BEGIN
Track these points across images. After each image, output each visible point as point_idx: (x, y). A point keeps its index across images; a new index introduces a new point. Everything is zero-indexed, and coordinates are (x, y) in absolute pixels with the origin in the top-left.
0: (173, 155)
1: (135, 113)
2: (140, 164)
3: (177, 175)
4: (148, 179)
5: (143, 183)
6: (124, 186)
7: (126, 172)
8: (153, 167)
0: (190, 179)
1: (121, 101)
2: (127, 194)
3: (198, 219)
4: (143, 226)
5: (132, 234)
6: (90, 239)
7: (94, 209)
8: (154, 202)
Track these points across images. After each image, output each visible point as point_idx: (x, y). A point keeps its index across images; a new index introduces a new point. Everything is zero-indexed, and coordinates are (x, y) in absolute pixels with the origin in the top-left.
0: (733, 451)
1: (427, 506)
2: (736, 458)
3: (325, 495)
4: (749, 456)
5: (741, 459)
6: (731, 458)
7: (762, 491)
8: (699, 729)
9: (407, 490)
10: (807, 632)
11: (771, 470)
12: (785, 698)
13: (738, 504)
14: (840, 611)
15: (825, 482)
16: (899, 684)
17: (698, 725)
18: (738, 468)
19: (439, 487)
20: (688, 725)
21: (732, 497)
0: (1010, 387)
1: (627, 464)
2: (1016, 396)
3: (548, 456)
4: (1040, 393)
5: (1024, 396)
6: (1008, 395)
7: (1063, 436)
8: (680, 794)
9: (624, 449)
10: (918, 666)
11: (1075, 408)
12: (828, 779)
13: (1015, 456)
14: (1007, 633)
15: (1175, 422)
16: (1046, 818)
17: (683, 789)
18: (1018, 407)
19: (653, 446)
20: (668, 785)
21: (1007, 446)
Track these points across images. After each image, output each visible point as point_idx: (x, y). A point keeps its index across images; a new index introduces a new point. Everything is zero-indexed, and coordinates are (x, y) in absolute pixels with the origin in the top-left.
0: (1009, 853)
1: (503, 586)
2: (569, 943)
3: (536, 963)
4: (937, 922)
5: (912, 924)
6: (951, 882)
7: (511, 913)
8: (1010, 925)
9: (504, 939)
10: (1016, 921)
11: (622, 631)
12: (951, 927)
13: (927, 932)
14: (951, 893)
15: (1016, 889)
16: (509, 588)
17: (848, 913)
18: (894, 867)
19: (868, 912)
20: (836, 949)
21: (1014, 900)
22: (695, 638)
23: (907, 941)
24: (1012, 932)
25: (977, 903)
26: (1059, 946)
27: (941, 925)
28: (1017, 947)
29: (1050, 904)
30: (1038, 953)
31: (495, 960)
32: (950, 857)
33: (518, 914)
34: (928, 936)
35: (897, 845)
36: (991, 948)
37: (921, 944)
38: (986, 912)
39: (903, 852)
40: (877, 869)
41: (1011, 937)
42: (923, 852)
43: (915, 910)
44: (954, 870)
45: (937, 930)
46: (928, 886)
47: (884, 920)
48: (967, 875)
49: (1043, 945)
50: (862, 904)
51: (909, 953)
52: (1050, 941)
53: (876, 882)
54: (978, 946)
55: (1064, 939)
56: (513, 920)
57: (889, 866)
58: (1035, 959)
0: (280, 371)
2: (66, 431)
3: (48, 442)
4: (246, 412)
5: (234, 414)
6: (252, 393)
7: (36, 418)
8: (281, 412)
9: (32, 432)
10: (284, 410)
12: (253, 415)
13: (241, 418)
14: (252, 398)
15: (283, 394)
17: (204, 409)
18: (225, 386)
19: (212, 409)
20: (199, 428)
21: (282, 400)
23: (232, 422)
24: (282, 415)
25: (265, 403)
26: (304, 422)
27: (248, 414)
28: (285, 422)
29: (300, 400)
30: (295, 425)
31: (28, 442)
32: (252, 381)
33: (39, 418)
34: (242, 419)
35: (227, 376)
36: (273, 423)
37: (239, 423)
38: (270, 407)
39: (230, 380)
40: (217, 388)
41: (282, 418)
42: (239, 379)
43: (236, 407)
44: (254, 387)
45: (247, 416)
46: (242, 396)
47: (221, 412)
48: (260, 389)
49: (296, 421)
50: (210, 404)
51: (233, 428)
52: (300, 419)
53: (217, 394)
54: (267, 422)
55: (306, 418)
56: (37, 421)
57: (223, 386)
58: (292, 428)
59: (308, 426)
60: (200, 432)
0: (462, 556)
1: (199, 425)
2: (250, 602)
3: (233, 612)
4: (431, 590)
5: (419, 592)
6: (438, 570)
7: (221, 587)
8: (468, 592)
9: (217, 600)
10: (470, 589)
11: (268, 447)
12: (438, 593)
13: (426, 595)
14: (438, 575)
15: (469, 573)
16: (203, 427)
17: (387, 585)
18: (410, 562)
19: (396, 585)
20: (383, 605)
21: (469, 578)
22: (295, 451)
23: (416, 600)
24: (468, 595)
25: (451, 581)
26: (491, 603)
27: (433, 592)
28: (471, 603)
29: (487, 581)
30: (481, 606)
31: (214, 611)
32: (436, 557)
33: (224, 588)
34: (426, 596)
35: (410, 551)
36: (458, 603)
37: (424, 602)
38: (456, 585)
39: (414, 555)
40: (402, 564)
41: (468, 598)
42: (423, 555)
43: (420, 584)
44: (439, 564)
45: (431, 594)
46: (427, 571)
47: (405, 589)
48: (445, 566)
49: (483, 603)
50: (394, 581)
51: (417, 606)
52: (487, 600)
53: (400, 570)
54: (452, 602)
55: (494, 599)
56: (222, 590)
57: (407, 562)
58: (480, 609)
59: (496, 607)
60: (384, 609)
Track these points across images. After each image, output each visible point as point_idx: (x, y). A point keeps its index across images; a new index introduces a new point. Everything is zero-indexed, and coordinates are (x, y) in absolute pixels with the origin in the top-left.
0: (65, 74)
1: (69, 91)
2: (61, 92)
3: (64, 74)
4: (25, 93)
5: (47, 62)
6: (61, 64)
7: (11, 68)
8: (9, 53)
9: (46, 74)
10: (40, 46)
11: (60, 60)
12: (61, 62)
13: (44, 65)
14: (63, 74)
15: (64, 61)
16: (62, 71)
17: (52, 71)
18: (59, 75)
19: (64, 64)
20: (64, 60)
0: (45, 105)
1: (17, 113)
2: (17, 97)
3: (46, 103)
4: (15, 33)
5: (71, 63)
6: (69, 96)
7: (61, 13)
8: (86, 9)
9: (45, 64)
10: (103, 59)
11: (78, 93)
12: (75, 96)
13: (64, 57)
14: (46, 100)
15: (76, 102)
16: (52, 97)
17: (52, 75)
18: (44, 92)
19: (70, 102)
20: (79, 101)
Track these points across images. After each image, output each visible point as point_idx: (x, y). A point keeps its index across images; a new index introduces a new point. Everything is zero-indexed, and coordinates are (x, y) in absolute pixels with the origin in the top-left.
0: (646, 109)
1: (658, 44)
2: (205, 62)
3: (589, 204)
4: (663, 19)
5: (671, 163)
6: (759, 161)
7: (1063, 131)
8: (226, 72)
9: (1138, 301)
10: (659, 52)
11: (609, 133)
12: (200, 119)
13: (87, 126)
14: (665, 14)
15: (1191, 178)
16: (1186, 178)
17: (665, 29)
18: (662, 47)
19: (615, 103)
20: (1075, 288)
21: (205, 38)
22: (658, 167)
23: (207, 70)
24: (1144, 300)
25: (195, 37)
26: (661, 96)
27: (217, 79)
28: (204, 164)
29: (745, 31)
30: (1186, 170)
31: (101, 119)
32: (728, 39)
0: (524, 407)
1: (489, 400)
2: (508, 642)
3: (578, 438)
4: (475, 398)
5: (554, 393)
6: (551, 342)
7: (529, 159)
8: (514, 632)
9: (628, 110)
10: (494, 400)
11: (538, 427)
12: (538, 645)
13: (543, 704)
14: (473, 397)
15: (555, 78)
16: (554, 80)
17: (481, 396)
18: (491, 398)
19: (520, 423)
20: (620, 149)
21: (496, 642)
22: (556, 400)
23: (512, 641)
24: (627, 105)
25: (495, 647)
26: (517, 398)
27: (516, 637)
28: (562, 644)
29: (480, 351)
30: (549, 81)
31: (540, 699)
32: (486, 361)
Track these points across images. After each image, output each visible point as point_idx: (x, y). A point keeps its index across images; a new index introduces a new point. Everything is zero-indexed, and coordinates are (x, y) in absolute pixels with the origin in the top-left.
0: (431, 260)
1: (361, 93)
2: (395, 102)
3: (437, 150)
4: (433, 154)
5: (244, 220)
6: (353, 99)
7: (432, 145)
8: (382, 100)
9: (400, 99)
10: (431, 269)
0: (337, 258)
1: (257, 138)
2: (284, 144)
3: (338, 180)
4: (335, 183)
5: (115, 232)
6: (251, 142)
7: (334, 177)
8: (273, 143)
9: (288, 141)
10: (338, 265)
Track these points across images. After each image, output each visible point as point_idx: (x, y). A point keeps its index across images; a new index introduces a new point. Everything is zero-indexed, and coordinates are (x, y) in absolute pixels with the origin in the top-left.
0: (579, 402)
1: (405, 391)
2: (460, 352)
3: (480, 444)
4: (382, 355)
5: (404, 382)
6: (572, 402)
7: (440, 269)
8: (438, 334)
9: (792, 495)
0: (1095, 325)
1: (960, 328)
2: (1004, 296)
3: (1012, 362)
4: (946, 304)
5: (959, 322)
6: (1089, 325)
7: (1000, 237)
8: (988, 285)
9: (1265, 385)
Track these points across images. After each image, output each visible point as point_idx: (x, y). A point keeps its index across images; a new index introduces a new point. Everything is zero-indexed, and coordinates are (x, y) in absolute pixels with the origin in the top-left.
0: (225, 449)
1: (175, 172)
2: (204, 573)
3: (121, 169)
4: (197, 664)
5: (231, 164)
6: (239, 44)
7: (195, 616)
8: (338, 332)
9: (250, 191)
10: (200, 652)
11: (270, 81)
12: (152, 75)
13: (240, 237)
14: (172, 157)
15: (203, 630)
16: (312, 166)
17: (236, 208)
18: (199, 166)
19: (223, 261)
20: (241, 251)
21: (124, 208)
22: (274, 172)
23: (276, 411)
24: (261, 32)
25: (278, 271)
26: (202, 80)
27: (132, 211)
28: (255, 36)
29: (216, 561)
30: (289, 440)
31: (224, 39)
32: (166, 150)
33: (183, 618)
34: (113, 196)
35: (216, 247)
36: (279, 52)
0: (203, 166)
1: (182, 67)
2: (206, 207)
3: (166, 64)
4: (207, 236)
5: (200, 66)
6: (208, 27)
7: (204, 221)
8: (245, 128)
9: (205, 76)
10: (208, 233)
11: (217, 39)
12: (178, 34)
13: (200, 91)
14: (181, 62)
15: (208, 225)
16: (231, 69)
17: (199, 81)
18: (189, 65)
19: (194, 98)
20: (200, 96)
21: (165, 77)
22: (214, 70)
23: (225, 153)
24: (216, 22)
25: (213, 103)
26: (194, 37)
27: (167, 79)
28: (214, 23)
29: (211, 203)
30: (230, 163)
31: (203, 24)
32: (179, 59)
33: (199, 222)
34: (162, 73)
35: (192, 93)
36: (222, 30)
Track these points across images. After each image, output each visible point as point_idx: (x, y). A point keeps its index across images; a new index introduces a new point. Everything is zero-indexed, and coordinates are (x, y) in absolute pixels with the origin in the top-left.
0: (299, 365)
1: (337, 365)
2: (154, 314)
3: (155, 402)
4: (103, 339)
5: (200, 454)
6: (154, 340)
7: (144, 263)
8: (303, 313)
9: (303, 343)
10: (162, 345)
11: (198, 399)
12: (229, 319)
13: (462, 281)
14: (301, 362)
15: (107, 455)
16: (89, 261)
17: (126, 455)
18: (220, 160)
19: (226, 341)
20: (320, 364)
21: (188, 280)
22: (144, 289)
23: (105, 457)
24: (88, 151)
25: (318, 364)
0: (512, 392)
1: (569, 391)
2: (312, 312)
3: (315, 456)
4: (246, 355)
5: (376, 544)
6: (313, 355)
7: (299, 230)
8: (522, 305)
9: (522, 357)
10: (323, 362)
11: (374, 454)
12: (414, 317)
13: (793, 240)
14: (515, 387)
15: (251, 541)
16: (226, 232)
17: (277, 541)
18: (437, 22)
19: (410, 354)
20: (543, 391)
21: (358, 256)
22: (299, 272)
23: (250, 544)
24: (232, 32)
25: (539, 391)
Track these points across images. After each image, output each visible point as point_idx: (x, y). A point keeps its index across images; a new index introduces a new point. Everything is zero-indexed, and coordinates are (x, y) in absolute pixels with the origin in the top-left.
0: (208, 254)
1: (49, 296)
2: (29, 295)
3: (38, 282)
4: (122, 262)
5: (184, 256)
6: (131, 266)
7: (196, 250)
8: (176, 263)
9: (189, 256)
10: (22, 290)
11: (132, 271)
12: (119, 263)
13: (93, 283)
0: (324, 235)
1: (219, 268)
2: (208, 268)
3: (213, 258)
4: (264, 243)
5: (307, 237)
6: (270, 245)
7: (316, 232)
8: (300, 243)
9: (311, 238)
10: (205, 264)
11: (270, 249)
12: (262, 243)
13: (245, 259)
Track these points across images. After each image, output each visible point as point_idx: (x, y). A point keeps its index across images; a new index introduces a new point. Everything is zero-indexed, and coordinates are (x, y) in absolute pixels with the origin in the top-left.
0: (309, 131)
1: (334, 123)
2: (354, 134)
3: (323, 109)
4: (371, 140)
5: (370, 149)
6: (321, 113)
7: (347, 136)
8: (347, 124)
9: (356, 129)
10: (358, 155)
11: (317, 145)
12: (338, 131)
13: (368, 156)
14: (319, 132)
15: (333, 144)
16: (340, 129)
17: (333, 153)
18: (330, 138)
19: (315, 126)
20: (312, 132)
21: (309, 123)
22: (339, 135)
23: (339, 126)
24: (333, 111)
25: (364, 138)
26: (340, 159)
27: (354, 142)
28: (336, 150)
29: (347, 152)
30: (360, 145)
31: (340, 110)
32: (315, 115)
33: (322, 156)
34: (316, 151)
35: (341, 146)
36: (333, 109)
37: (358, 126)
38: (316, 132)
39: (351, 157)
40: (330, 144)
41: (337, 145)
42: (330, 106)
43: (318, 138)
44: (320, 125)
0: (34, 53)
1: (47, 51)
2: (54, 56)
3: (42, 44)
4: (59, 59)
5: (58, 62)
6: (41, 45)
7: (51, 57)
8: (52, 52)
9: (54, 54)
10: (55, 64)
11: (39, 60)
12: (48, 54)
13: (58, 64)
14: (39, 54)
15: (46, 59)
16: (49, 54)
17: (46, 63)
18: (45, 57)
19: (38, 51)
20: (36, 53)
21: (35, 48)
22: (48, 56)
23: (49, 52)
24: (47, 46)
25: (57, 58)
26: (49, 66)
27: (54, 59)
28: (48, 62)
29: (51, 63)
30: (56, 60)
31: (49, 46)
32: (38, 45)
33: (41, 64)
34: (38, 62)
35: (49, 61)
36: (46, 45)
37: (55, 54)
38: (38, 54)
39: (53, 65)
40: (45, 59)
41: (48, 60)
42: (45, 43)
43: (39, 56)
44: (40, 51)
END
WHAT TO DO – Would you output, from the records above, exactly the run of lines that starts at the line containing "7: (511, 913)" and ends at the line containing "57: (889, 866)", and only that run?

ANSWER BOX –
7: (511, 913)
8: (1010, 925)
9: (504, 939)
10: (1016, 921)
11: (622, 631)
12: (951, 927)
13: (927, 932)
14: (951, 893)
15: (1016, 889)
16: (509, 588)
17: (848, 913)
18: (894, 867)
19: (868, 912)
20: (836, 949)
21: (1014, 900)
22: (695, 638)
23: (907, 941)
24: (1012, 932)
25: (977, 903)
26: (1059, 946)
27: (941, 925)
28: (1017, 947)
29: (1050, 904)
30: (1038, 953)
31: (495, 960)
32: (950, 857)
33: (518, 914)
34: (928, 936)
35: (897, 845)
36: (991, 948)
37: (921, 944)
38: (986, 912)
39: (903, 852)
40: (877, 869)
41: (1011, 937)
42: (923, 852)
43: (915, 910)
44: (954, 870)
45: (937, 930)
46: (928, 886)
47: (884, 920)
48: (967, 875)
49: (1043, 945)
50: (862, 904)
51: (909, 953)
52: (1050, 941)
53: (876, 882)
54: (978, 946)
55: (1064, 939)
56: (513, 920)
57: (889, 866)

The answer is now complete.